Work on the project, which will be broken down into two separate phases, is being conducted by Hudspeth, a general contractor that specializes in environmental remediation. Granby Town Manager Aaron Blair said, depending on a few variables, work on the phase one of the project could start as early on this week.
The first phase of the pathway project will involve construction of roughly one-half of the total pathway.
When the project is completed, the pedestrian pathway will extend from City Market on Thompson Road down the west side of Highway 40 to Kaibab Park, near the Grand Fire Protection District Firehouse.
According to Blair, the first phase will begin at Kaibab and extend south to the Grand Elk Barn, just south of Tenmile Creek.
The project was divided into two phases primarily due to costs.
The first phase’s length was determined mostly by available funding, though town officials wanted to ensure the project would cross Tenmile Creek because of the cost and difficulty associated with building on and around wetlands.
Work on the project has technically already started, with orange traffic barrels and other safety signs and precautions already up along Highway 40 south of Granby. Surveyors have already been working at the site as underground utility lines are located and marked.
Blair anticipated the start of earthwork, specifically the removal of roughly four inches of topsoil, could begin any day.
Town officials said the tentative construction schedule indicates Hudspeth will begin laying asphalt sometime in early November.

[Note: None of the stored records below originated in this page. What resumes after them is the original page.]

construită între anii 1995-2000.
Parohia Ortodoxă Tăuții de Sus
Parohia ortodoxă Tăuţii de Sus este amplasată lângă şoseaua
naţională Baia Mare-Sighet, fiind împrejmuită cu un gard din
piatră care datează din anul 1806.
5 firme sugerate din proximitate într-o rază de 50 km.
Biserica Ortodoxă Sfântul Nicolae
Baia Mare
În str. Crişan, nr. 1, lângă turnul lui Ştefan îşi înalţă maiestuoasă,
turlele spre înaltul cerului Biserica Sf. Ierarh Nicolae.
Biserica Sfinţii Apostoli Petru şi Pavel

The trail will be roughly 10 feet wide, to accommodate bicycles as well as foot traffic, and will be paved with asphalt. When completed, the trail will connect to the Fraser-to-Granby Trail and will provide a shorter cutoff route for people heading into Granby.
The pathway will give pedestrians two separate options, a more direct route along Highway 40, or the circuitous route through the Grand Elk Golf Course.
The total cost of the project’s first phase stands at just over $1 million, the bulk of which is being covered by grants.
Officials from Granby had previously confirmed that the town received a $392,000 grant from the Colorado Department of Transportation’s enhancement fund.
The town applied $100,000 of its own funds to that figure and then used the combined funds, totaling $492,000, to apply for a dollar-for-dollar matching grant from the Colorado Department of Local Affairs, which Granby was later awarded.